→ Selected text:
** Begin **
Full-Text RSS 3.4

The new version of our Full-Text RSS application is now available. Full-Text RSS is our article extraction and partial-to-full-text-feed conversion application. You can try it out now, or read on to find out what’s new.

Native-ad blocking

The site configuration files which Full-Text RSS relies on to determine how to extract content from web pages can now also be used to tell it how to identify if an article is in fact a native ad. If you don’t know what a native ad is, here’s John Oliver with a nice explanation:

Articles identified as native ads will now get flagged with <dc:type>Native Ad</dc:type> or, depending on your configuration, can be stripped from the RSS output altogether.¹

We will soon start adding rules from Ian Webster’s excellent AdDetector project to our site configuration files to increase our coverage of sites carrying native ads. If you’d like to add such rules yourself, you will need to create or edit a site configuration file and use the following new directive:

native_ad_clue: [XPath]

Let’s use The Guardian as an example. Their native ads contain a meta tag with the content “Partner zone”. Here’s an example:

<meta property="article:tag" content="Partner zone Unilever" />

To make Full-Text RSS check for this tag, we can edit our site configuration file theguardian.com.txt and add the following rule:

native_ad_clue: //meta[@property="article:tag" and contains(@content, "Partner zone")]

Now when Full-Text RSS processes an article from The Guardian, it will also look for an element matching our XPath. If it finds one, the article will be marked as a native ad and, depending on your configuration, removed from the feed.
** End **
Collected data entries:
** Begin **
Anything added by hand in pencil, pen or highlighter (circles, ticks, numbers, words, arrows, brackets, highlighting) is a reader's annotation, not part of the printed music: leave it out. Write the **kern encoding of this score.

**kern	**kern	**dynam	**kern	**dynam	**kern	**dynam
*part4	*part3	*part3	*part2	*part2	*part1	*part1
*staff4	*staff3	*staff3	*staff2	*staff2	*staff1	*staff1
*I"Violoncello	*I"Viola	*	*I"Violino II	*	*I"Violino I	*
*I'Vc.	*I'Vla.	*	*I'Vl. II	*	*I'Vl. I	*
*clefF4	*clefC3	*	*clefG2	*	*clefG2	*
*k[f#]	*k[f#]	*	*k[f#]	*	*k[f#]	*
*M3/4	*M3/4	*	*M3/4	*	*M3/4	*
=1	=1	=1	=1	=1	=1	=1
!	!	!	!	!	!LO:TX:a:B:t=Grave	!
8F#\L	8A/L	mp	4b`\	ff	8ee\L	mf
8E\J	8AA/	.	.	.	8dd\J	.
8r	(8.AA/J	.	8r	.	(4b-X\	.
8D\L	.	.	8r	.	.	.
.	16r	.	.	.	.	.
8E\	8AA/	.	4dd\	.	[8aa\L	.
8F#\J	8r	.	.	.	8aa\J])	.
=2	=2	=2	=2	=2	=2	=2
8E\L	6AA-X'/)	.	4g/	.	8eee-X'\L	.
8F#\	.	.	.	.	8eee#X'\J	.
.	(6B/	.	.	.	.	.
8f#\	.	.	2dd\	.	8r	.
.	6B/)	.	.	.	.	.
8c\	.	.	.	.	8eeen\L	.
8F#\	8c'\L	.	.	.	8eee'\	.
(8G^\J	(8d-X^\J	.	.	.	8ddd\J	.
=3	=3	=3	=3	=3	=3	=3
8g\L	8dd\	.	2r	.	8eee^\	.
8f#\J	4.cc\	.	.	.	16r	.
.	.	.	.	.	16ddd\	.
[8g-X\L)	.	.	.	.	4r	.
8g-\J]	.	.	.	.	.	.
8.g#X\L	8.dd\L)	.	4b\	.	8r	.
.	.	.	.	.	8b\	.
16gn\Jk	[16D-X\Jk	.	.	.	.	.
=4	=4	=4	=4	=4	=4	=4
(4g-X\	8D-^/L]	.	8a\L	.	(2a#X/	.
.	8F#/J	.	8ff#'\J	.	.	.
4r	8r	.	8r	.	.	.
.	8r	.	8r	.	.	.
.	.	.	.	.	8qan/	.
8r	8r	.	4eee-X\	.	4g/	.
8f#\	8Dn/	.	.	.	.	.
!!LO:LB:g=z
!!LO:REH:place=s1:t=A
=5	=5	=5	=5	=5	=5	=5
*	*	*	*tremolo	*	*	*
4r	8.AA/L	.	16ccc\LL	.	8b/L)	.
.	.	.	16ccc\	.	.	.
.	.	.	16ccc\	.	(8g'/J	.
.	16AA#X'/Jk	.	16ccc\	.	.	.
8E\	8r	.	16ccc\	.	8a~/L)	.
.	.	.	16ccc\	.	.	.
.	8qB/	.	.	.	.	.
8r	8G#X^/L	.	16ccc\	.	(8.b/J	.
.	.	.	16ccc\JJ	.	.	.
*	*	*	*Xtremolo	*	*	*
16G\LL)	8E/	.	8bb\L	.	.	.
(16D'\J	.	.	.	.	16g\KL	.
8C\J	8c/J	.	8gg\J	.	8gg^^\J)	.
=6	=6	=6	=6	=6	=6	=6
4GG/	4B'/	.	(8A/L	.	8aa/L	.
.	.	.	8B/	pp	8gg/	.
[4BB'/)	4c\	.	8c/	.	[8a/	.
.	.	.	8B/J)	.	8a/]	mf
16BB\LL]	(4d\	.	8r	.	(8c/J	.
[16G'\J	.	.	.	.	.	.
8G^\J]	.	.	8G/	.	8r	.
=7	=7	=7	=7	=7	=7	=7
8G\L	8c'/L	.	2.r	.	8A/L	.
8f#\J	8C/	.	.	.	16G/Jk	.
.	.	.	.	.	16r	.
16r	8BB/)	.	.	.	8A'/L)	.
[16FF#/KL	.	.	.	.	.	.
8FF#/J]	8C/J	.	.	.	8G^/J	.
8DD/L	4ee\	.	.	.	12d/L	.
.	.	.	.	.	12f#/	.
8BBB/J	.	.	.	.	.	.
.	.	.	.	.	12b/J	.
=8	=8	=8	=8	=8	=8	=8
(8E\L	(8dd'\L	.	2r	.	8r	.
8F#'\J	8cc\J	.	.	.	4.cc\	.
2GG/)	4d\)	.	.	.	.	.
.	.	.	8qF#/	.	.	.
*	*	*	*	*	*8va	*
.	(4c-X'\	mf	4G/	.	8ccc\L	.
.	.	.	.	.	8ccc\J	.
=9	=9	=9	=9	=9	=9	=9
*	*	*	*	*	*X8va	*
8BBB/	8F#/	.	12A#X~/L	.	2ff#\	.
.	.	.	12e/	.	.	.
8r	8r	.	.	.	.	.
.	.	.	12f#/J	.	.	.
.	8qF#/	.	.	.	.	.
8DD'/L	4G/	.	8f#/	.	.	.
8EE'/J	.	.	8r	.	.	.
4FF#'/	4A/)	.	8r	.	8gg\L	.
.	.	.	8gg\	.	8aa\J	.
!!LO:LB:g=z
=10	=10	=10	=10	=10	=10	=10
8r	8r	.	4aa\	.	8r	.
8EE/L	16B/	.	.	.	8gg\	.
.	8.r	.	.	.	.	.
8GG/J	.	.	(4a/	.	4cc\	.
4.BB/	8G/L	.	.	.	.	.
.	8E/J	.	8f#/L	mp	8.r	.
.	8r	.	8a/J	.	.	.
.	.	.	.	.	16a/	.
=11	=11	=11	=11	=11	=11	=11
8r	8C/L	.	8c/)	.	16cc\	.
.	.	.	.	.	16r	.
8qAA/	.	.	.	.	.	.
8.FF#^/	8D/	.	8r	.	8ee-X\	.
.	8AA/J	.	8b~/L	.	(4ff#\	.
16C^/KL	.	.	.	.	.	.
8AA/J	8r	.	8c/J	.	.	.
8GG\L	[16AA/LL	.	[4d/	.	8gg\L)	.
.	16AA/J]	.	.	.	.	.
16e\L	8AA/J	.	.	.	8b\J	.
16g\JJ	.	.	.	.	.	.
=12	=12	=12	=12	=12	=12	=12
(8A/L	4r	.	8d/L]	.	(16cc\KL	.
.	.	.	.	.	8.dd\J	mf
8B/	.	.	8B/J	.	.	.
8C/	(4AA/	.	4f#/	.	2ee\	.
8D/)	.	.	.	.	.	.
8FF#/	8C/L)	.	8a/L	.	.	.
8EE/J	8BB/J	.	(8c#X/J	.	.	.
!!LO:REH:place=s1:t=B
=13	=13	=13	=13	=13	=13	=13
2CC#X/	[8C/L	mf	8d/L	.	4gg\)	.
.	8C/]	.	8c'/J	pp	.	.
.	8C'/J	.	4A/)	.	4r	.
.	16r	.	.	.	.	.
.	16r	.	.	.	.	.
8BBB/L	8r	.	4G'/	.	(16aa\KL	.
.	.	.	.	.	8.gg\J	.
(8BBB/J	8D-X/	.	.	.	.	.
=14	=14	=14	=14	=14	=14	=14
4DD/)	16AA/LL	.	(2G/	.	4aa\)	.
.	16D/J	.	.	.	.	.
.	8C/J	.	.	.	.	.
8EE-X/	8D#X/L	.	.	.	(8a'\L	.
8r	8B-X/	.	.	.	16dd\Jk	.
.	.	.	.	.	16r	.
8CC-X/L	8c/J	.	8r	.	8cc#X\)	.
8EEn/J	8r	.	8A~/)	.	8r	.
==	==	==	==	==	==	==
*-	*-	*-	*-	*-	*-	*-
** End **
→ Prompt 1: In the Full-Text RSS article, what content does the meta tag in The Guardian's native ads contain?
→ Prompt 2: Reproduce the part of the Full-Text RSS article that opens with the words containing "native_ad_clue: [XPath]" and closes with "from the feed.", swapping in "site config file" wherever "site configuration file" appears.

→ Full response 1: "Partner zone"

→ Full response 2:
native_ad_clue: [XPath]

Let’s use The Guardian as an example. Their native ads contain a meta tag with the content “Partner zone”. Here’s an example:

<meta property="article:tag" content="Partner zone Unilever" />

To make Full-Text RSS check for this tag, we can edit our site config file theguardian.com.txt and add the following rule:

native_ad_clue: //meta[@property="article:tag" and contains(@content, "Partner zone")]

Now when Full-Text RSS processes an article from The Guardian, it will also look for an element matching our XPath. If it finds one, the article will be marked as a native ad and, depending on your configuration, removed from the feed.